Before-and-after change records
======
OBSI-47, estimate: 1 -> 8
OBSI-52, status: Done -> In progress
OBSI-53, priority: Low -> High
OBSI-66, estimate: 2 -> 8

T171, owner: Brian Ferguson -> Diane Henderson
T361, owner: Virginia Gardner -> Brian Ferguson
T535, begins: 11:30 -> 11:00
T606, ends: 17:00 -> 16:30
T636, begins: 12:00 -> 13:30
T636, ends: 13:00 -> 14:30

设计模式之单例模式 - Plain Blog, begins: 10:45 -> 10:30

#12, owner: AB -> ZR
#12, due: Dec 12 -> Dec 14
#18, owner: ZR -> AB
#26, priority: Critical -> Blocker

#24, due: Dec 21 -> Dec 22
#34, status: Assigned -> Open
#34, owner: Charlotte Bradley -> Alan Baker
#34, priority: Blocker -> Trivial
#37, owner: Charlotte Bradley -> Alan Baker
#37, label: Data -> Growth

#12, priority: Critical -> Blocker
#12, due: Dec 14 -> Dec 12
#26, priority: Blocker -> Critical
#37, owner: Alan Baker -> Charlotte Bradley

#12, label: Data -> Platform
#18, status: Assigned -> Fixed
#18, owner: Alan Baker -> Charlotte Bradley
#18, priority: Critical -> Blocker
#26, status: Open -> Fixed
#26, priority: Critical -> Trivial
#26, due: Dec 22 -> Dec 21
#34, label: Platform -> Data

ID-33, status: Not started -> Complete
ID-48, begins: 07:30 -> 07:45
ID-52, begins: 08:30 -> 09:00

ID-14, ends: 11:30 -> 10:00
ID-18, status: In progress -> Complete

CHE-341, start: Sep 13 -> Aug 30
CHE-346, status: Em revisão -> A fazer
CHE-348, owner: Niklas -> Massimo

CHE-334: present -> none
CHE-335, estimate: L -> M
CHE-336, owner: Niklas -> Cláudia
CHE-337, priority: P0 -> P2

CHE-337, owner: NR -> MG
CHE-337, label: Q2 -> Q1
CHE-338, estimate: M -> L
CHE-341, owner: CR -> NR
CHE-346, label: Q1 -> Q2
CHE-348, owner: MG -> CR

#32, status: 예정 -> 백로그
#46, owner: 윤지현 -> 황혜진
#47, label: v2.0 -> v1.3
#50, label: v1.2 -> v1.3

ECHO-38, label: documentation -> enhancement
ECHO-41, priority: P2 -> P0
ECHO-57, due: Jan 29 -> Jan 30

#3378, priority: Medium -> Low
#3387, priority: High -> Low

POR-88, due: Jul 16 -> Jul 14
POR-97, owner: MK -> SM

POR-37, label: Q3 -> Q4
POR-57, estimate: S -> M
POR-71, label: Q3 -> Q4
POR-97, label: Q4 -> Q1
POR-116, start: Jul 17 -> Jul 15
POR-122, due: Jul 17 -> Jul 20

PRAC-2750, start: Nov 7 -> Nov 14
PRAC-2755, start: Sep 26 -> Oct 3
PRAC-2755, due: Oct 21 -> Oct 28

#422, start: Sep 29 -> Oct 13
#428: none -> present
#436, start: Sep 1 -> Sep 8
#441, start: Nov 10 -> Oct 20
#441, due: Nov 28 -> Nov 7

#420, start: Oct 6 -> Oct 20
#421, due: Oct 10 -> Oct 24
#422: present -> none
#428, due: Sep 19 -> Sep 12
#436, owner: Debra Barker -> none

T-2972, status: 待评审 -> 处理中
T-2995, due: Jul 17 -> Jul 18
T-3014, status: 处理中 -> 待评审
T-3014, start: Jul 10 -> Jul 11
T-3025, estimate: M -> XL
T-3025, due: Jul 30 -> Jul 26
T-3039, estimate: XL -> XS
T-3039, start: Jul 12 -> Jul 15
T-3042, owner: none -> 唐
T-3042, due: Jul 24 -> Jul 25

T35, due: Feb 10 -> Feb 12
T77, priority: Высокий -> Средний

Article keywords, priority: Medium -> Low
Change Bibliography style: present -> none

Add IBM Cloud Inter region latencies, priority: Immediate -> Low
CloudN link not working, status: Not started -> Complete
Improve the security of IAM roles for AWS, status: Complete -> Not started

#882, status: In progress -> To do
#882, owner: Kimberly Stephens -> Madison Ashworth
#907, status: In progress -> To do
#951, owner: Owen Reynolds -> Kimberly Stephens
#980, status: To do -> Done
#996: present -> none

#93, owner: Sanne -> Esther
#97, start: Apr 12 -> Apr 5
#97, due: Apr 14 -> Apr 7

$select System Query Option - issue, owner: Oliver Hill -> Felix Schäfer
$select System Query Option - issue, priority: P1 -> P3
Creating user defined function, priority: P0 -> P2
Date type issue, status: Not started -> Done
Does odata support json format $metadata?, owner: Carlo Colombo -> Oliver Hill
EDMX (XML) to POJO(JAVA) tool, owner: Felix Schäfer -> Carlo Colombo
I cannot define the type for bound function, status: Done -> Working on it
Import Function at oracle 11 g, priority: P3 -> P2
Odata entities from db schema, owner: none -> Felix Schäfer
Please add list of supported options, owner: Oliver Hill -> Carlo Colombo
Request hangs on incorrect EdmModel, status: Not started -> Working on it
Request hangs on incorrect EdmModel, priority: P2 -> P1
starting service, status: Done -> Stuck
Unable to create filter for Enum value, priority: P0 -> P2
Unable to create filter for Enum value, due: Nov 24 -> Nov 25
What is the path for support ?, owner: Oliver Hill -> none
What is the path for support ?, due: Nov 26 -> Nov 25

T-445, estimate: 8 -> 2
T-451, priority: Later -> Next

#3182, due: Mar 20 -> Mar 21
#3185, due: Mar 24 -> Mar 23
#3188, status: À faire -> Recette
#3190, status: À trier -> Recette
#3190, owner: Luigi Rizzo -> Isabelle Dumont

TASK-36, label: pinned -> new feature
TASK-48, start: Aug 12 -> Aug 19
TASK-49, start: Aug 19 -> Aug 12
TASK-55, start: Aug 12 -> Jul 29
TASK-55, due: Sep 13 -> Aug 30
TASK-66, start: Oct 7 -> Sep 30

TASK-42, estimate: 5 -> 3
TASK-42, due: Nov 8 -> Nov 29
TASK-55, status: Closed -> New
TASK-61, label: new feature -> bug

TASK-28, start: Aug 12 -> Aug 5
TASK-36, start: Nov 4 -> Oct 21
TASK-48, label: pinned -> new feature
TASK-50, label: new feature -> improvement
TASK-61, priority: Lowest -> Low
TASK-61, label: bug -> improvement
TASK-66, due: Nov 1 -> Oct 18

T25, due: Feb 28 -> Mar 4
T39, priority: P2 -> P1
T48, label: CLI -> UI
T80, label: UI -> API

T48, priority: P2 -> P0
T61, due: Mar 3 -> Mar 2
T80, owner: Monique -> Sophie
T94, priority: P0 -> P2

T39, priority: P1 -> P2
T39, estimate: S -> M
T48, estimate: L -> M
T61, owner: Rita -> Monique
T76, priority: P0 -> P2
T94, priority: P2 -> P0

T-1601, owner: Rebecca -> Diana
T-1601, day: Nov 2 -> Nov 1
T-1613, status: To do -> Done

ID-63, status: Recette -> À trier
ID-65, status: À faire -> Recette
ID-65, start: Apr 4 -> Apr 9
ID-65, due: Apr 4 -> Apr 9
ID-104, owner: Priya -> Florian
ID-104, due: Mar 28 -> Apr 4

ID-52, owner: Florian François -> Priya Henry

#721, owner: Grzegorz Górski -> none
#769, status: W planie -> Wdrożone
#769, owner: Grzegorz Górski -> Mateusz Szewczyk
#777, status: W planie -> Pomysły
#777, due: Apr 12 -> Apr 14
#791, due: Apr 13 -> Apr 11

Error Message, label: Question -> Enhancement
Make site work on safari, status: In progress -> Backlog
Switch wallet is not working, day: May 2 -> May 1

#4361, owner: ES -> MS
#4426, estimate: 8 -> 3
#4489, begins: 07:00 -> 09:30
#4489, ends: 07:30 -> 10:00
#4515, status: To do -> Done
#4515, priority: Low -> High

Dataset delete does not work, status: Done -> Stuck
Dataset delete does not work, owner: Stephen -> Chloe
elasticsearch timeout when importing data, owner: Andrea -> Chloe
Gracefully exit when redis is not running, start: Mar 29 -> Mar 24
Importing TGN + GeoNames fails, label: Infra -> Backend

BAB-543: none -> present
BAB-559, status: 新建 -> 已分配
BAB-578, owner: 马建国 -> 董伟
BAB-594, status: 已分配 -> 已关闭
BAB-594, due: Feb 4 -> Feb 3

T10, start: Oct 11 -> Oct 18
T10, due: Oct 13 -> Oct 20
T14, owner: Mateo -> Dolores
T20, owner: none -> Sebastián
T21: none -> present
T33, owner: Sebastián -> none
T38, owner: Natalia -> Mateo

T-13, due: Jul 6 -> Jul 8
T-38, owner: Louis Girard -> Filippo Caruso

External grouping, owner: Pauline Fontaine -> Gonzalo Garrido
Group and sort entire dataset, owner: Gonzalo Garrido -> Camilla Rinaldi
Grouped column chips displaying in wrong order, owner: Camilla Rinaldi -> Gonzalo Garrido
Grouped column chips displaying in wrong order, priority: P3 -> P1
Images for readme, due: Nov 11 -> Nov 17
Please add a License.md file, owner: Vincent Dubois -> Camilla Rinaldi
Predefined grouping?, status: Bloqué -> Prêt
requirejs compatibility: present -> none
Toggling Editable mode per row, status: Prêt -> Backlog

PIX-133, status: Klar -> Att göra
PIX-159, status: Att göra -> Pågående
======
_Work item:_ From the entries above, return exactly the line containing "#37, label: Data -> Growth", the line containing "#34, label: Platform -> Data", and all lines between, and nothing else.

_Written response:_
#37, label: Data -> Growth

#12, priority: Critical -> Blocker
#12, due: Dec 14 -> Dec 12
#26, priority: Blocker -> Critical
#37, owner: Alan Baker -> Charlotte Bradley

#12, label: Data -> Platform
#18, status: Assigned -> Fixed
#18, owner: Alan Baker -> Charlotte Bradley
#18, priority: Critical -> Blocker
#26, status: Open -> Fixed
#26, priority: Critical -> Trivial
#26, due: Dec 22 -> Dec 21
#34, label: Platform -> Data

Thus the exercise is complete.